Elle semble contente. Je prends leur commande et m’éloigne vers la porte qui mène aux cuisines. En chemin, je croise ma collègue de travail, la fille du patron. A vrai dire, même si je n’aime pas l’admettre, je ne l’apprécie pas beaucoup. J’ai l’habitude qu’on se moque de moi et de ma timidité maladive… mais elle s’en prend toujours à ma sœur. La brune et elle se détestent, je ne sais même plus pourquoi à force. Et ma collègue sait que je déteste que l’on s’en prenne à ma sœur, du coup elle prend toujours un malin plaisir à la critiquer lorsque je peux l’entendre, entre deux moqueries à mon égard bien sûr.
— Hey, mon petit Alex-chou ! fait-elle avec un ton mielleux qui me donne envie de vomir. Comment va ta stupide sœur égoïste ?
— Laisse-la tranquille, sifflé-je entre mes dents. Dis-moi plutôt s’il reste de ce vin pour la table n°5, continué-je en lui montrant le carnet de commande.
— Ahah, j’aime quand tu t’énerves, tu es si mignon ! Et sinon oui, il en reste une bouteille.
Alors, j’entends la porte d’entrée du restaurant claquer. Ma collègue commence une phrase :
— Navrée mademoiselle, nous n’avons plus de pla…
Une voix horriblement familière lui coupe la parole :
— Hé oooooh ! Alex le coincééééé !!
Je me retourne lentement vers Lynn, les joues en feu.
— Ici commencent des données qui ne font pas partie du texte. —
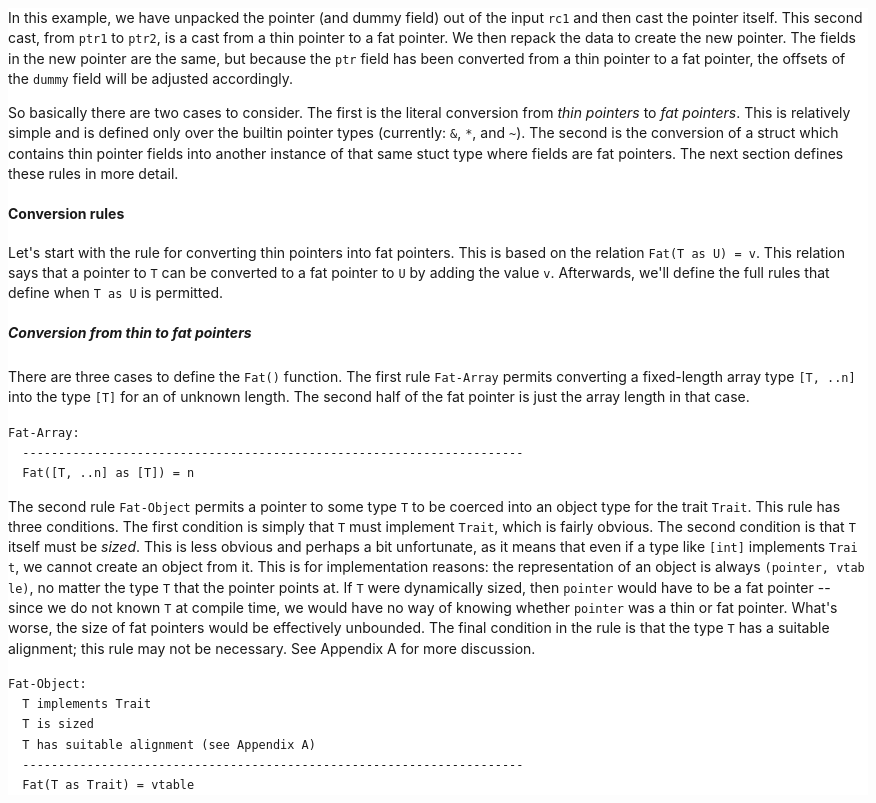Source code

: In this example, we have unpacked the pointer (and dummy field) out of
the input `rc1` and then cast the pointer itself. This second cast,
from `ptr1` to `ptr2`, is a cast from a thin pointer to a fat pointer.
We then repack the data to create the new pointer. The fields in the
new pointer are the same, but because the `ptr` field has been
converted from a thin pointer to a fat pointer, the offsets of the
`dummy` field will be adjusted accordingly.

So basically there are two cases to consider. The first is the literal
conversion from *thin pointers* to *fat pointers*. This is relatively
simple and is defined only over the builtin pointer types (currently:
`&`, `*`, and `~`). The second is the conversion of a struct which
contains thin pointer fields into another instance of that same stuct
type where fields are fat pointers. The next section defines these
rules in more detail.

#### Conversion rules

Let's start with the rule for converting thin pointers into fat
pointers. This is based on the relation `Fat(T as U) = v`. This
relation says that a pointer to `T` can be converted to a fat pointer
to `U` by adding the value `v`. Afterwards, we'll define the full
rules that define when `T as U` is permitted.

##### Conversion from thin to fat pointers

There are three cases to define the `Fat()` function. The first rule
`Fat-Array` permits converting a fixed-length array type `[T, ..n]`
into the type `[T]` for an of unknown length. The second half of the
fat pointer is just the array length in that case.

    Fat-Array:
      ----------------------------------------------------------------------
      Fat([T, ..n] as [T]) = n
    
The second rule `Fat-Object` permits a pointer to some type `T` to be
coerced into an object type for the trait `Trait`. This rule has three
conditions. The first condition is simply that `T` must implement
`Trait`, which is fairly obvious. The second condition is that `T`
itself must be *sized*. This is less obvious and perhaps a bit
unfortunate, as it means that even if a type like `[int]` implements
`Trait`, we cannot create an object from it. This is for
implementation reasons: the representation of an object is always
`(pointer, vtable)`, no matter the type `T` that the pointer points
at. If `T` were dynamically sized, then `pointer` would have to be a
fat pointer -- since we do not known `T` at compile time, we would
have no way of knowing whether `pointer` was a thin or fat
pointer. What's worse, the size of fat pointers would be effectively
unbounded. The final condition in the rule is that the type `T` has a
suitable alignment; this rule may not be necessary. See Appendix A
for more discussion.

    Fat-Object:
      T implements Trait
      T is sized
      T has suitable alignment (see Appendix A)
      ----------------------------------------------------------------------
      Fat(T as Trait) = vtable


[fh]: https://github.com/nikomatsakis/rust-redex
J’entends la brune tenter de retenir discrètement un éclat de rire derrière moi.
Je m’approche de la fille aux cheveux blancs, sentant l’intégralité des regards des personnes présentes dans mon dos.
— Qu’est-ce que tu veux ? je lui murmure.
J’entends alors la brune se rapprocher et me donner une tape dans le dos. Son contact me provoque un désagréable frisson.
— Bah alors mon petit Alex-chou ! Je ne savais pas que tu avais des amis !
Je serre les dents. D’autres bruits de pas retentissent derrière moi, et la voix du patron s’élève, bien plus amicale et chaleureuse, ayant manifestement entendu les propos de sa fille sans avoir noté la moquerie :
— Oh Alexander, je suis ravi que tu remplisses un peu ta vie sociale ! C’est de la charmante compagnie en plus ! Je suis tellement heureux pour toi… allez, je libère ta soirée, on se débrouillera, ma fille et moi !
Je me tourne vers eux, et la brune commence à râler :
— Quoi ?! Pourquoi est-ce qu’il peut partir lui ?! Moi aussi j’ai des amis et je veux passer ma soirée avec eux !
Il lui pose une main sur l’épaule, et lui intime de parler moins fort, ainsi que de le suivre dans la cuisine. Il me prend au passage mon carnet de commande ainsi que mon stylo et m’adresse un clin d’œil. Je n’ai pas le choix, manifestement…
Je soupire, vais finalement rechercher l’étui de mon violon près du comptoir, et retourne vers Lynn, en adressant au passage quelques mots d’excuses à la vieille dame, lui signalant que je devais partir. Mais elle semble elle aussi ravie que je ne passe pas ma soirée tout seul et me souhaite de bien m’amuser.